Will this affect the arts sector?

Said Mpfunya: “While the Culture Fund has recently been involved in purely development programmes, albeit leveraging on the transformative power of creative arts, it continues to solicit for funding that will enable it to revive its general creative arts grants programme. Elements of innovation, demonstrable impact and sustainability, both social and economic, will be incorporated into criteria for selecting projects the fund will partner with in future.”

But despite all the investment the Trust put into the sector for over a decade, the arts fraternity still experiences stunted growth.

Highlighting some of the Culture Fund’s weaknesses and proposing the way forward, renowned playwright and arts practitioner, Stephen Chifunyise said there is need to follow up on the investments.

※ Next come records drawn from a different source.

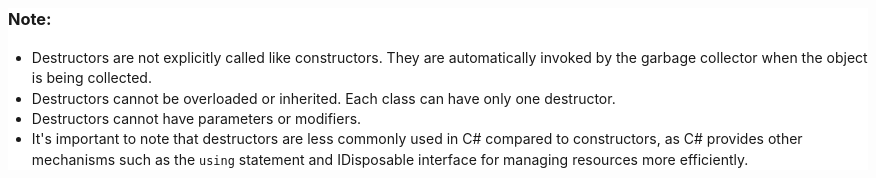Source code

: ### Note:

- Destructors are not explicitly called like constructors. They are automatically invoked by the garbage collector when the object is being collected.
- Destructors cannot be overloaded or inherited. Each class can have only one destructor.
- Destructors cannot have parameters or modifiers.
- It's important to note that destructors are less commonly used in C# compared to constructors, as C# provides other mechanisms such as the `using` statement and IDisposable interface for managing resources more efficiently.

“The Culture Fund lacked a follow up system. Money would be given out but nobody would trace whether it was being used for its intended purposes. No one would change if the submitted invoices were not inflated,” said Chifunyise.

“With the changes in the funding models, there came a time when budding artistes accessed the funding. They had no capacity to handle such huge sums of money and therefore there were chances it was being abused.”

Chifunyise, however, urged Government to take an active role in funding the arts sector.

“Culture Fund has done very well. However, the impact of what it is doing will not have a mega effect unless Government begins to fund the sector.

“Over the years, artistes have been looking to foreign aid but this has to change in this new dispensation,” he added.

Over 1500 projects across Zimbabwe have benefited from Culture Fund support.

These include the seminal Baseline Survey on the Culture Sector, Study on Measuring Economic Contribution of Zimbabwe’s Cultural Industries and other research projects, the ZimbaArts portal, refurbishment of the Harare City Library and its large books catalogue; restoration of the Shona Village at the Great Zimbabwe and launch of a new website.

Support was also rendered to formulation of the new Zimbabwe Cultural Policy, Arts festivals, filmmakers, artistes’ regional and international cultural exchanges, the Book Fair and published authors, visual artistes (fine arts and crafts) and exhibitions and honouring artistes through Nama awards.